A euphemism for ‘acquired illegally’.
A euphemism for ‘acquired illegally’.
When anyone accounts for their possession of an article by saying it ‘fell off the back of a truck’ or ‘fell off the back of a lorry’, they may be assumed not to be its legal owner – that is, it is stolen. ‘Lorry’ is the British version; in the USA and Australia things fall from trucks. This coy language, which feigns innocence but actually emphasizes illegality by using a phrase that is reserved for illegal dealing, is similar to The Godfather’s ‘an offer he can’t refuse‘. Others that relate specifically to stolen goods are the ‘five finger discount’ and ‘I got it from a man in a pub’. Had ‘air quotes‘ been in use at the time they might well have been called on when this phrase was first spoken.
The earliest printed versions of ‘fell off the back of a lorry’ come surprisingly late – like this early example from The Times, 1968:
“The suggestion of the finder, a casual motorist, that the records ‘must have fallen off the back of a lorry’.”
There are many anecdotal reports of the phrase in the UK from much earlier than that, and it is likely to date back to at least WWII. It’s just the sort of language that the ‘wide-boys’ or ‘flash Harrys’ who peddled illegal goods during and after WWII would have used.

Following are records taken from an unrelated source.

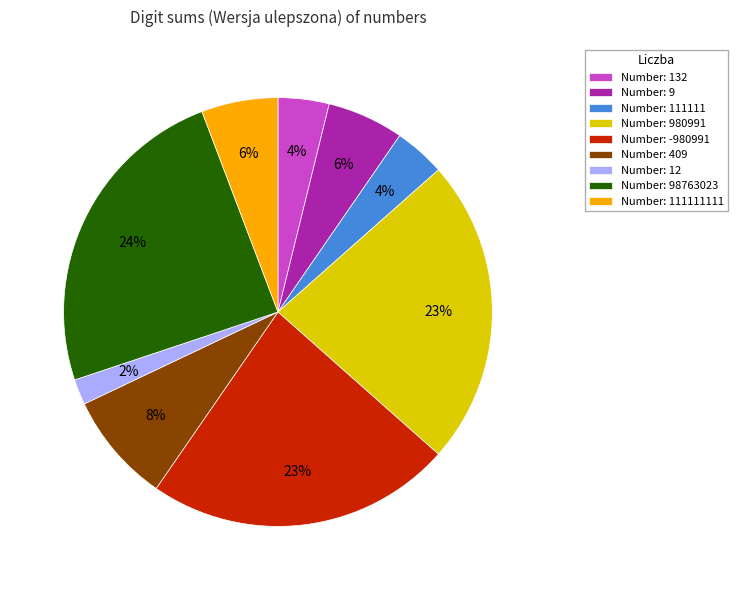

True or false: Number: 111111111 accounts for 6% of the total.

True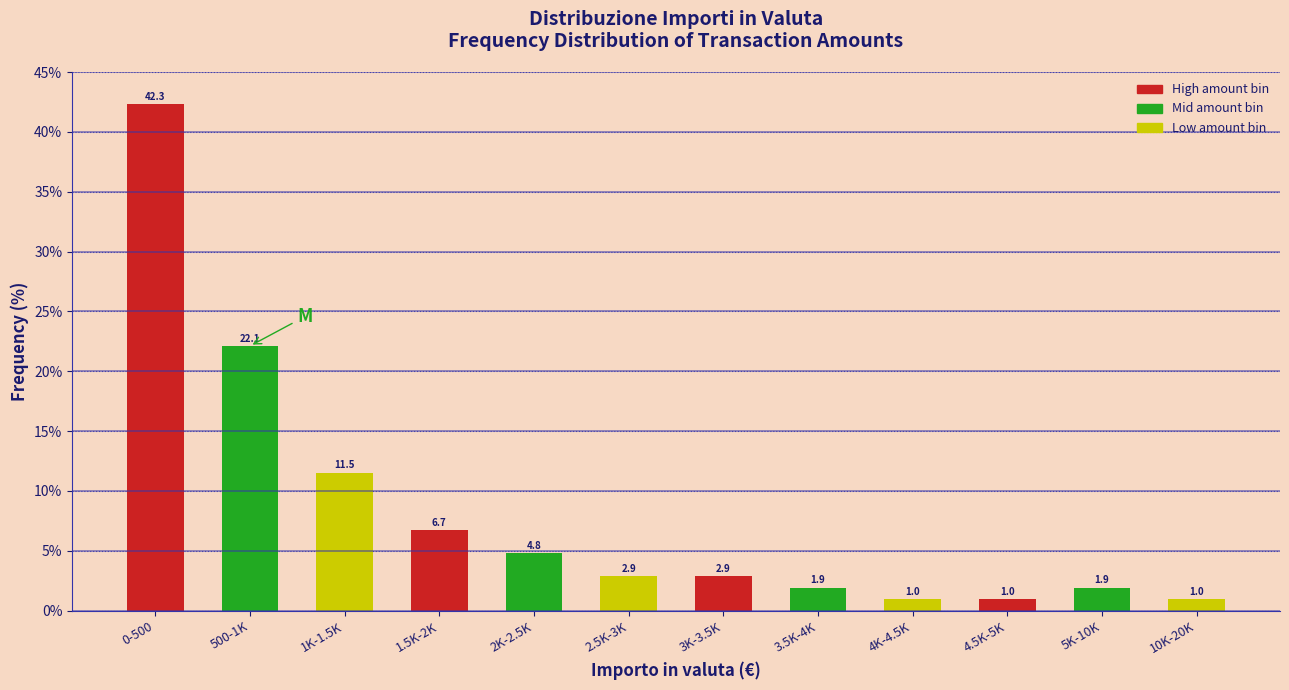

Reading left to right, extract all data points from this chart.

42.3	22.1	11.5	6.7	4.8	2.9	2.9	1.9	1.0	1.0	1.9	1.0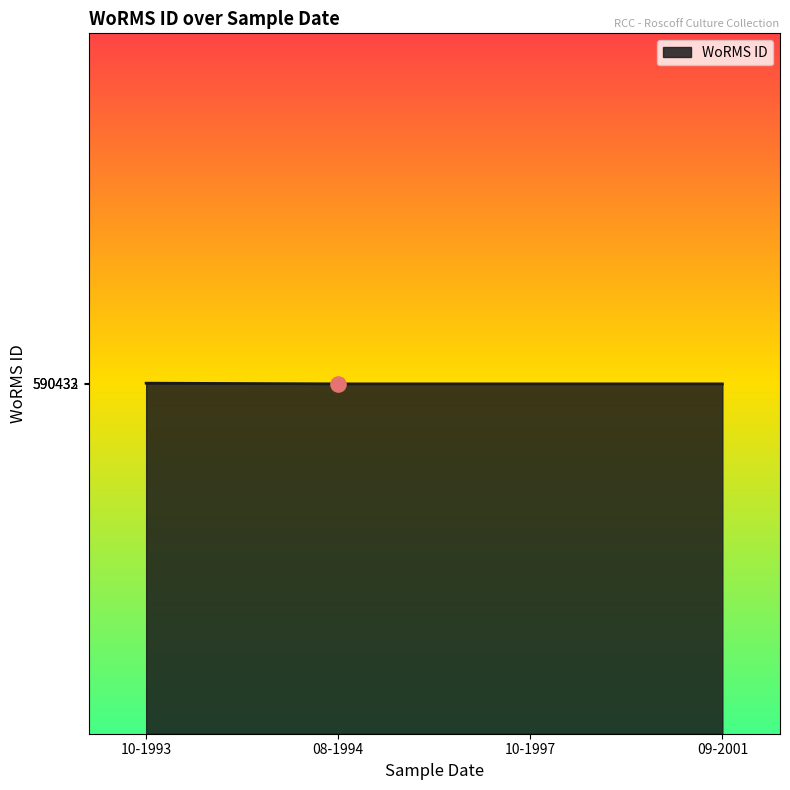

The chart shows a value of 338198 at 10-1993. True or false?

False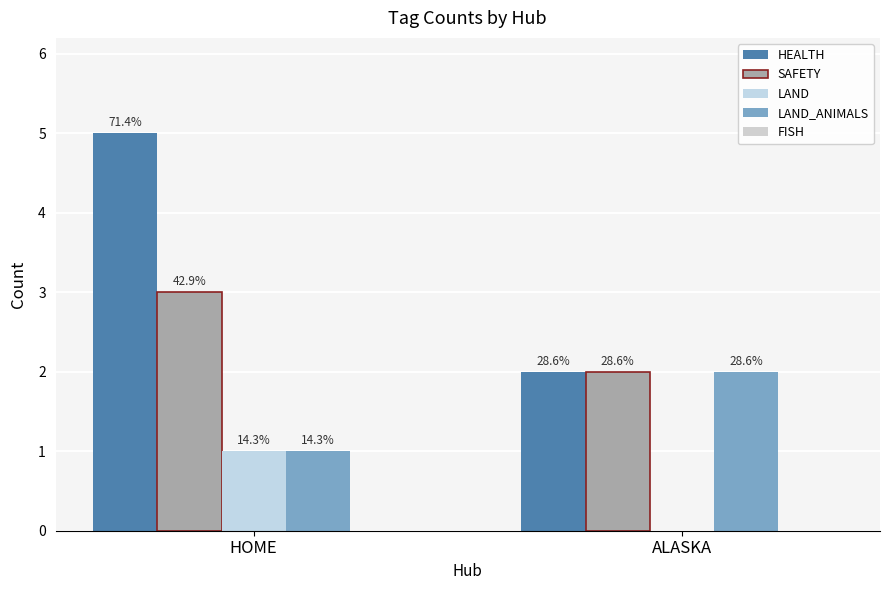

How many groups of bars are there?

2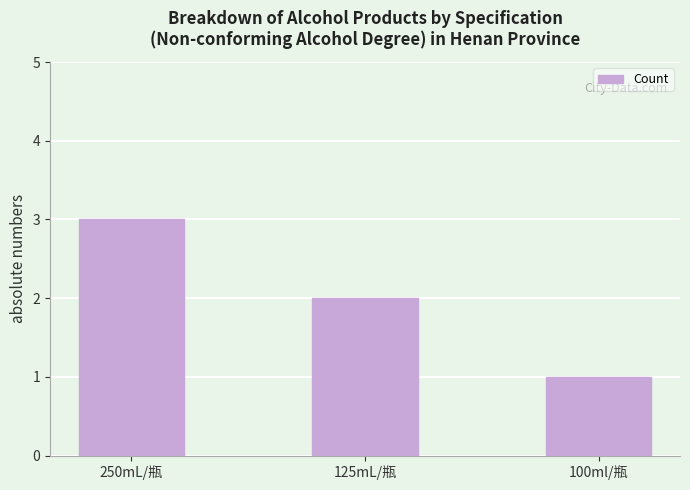

List the labels in order of value, smallest first.

100ml/瓶, 125mL/瓶, 250mL/瓶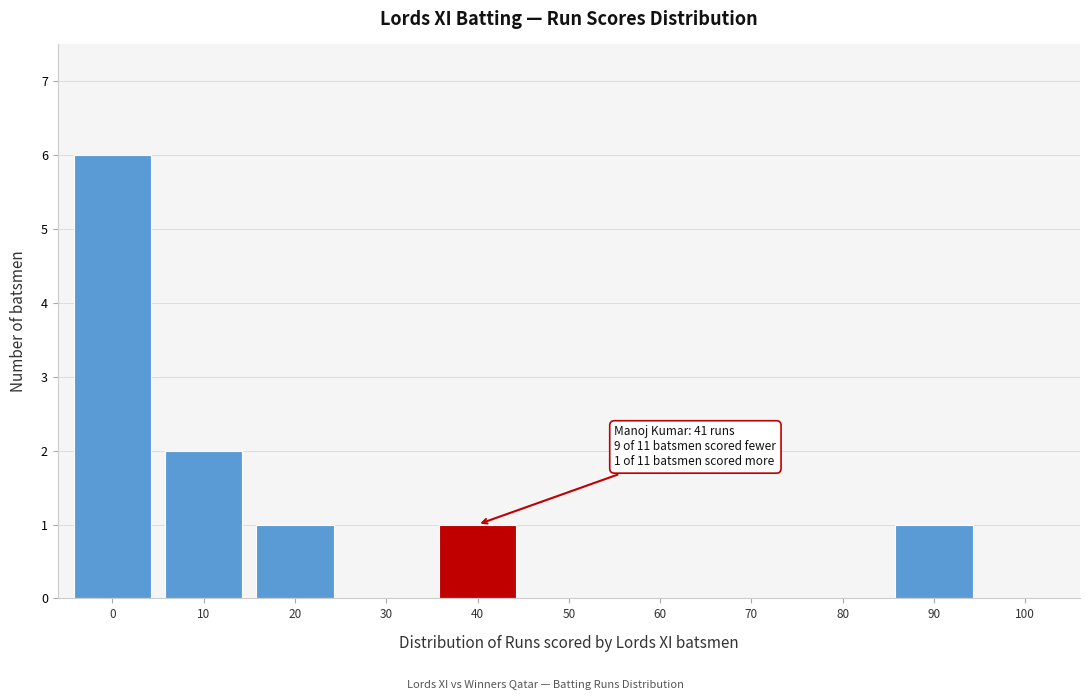

The value at 80 is -3. True or false?

False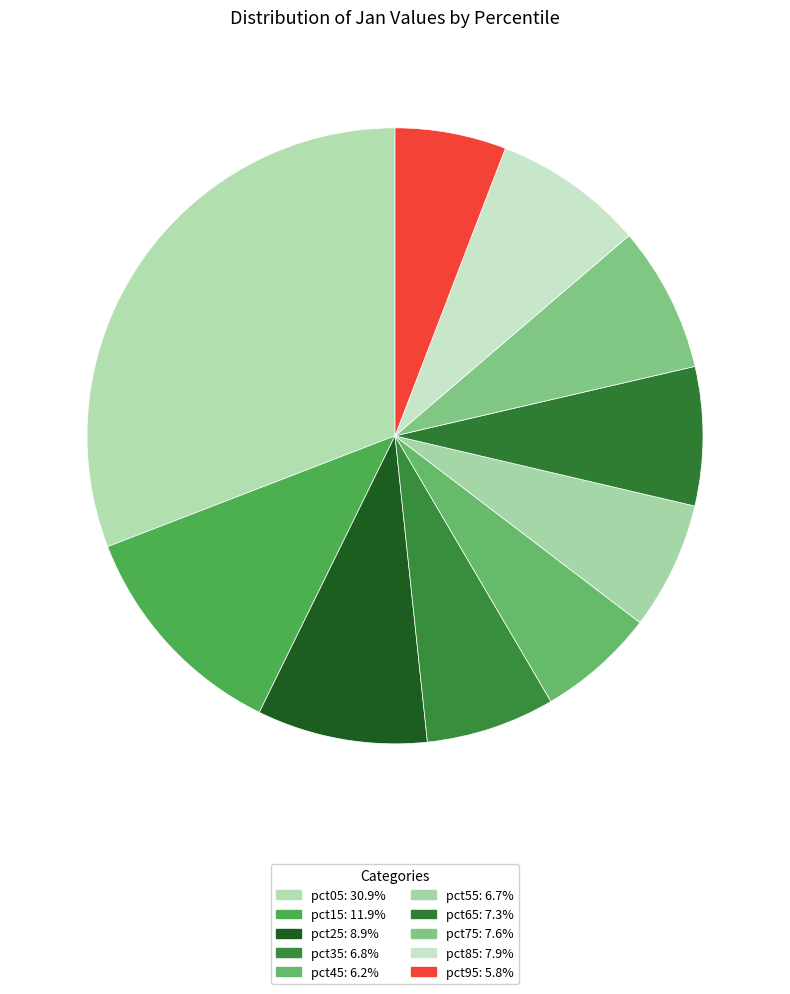

How many slices are in this pie chart?

10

These were exemplified in plays and films by the actors George Cole, Sid James, etc. I’m sure a thorough scan of the scripts of the post-war Ealing comedies would throw up a pre-1968 example.
Having been brought up in the truck-free UK with the ‘fell off the back of a lorry’ version, I have to now concede supremacy to ‘fell off the back of a truck’. Versions of that from both Australia and the USA pre-date the English examples by many years. The earliest that I can find is from the official record of debates in the Australian House of Representatives – Hansard, 1928:
“We heard, through something that had fallen off the back of a truck onto a reporter’s table.”
In the USA the expression is found just a few years later – as in this example from The Tuscaloosa News, February 1937:
Many transients in Manhattan are constantly being trimmed by suave ‘chauffers’ in light delivery trucks who whisper confidentially that there are some bolts of cloth in the rear seat which fell off the back of a truck.
The meaning seems to have changed slightly since the phrase was coined. Almost all of the early references cite it as being used as patter in a scam to sell the unwary shoddy goods. The current usage is as a reference to a straightforward ‘nudge, nudge/I won’t tell if you won’t’ sale of stolen or smuggled goods.
A nostalgic word about lorries. Trucks are now travelling the world and, in the same way that the voracious American Grey Squirrel has overwhelmed the retiring European Red Squirrel, they are, on the road and in the dictionary, becoming dominant. The older generation in the UK is holding out and will have no truck with ‘truck’ but, as time goes by, lorries will turn into trucks, just a charabancs turned into coaches.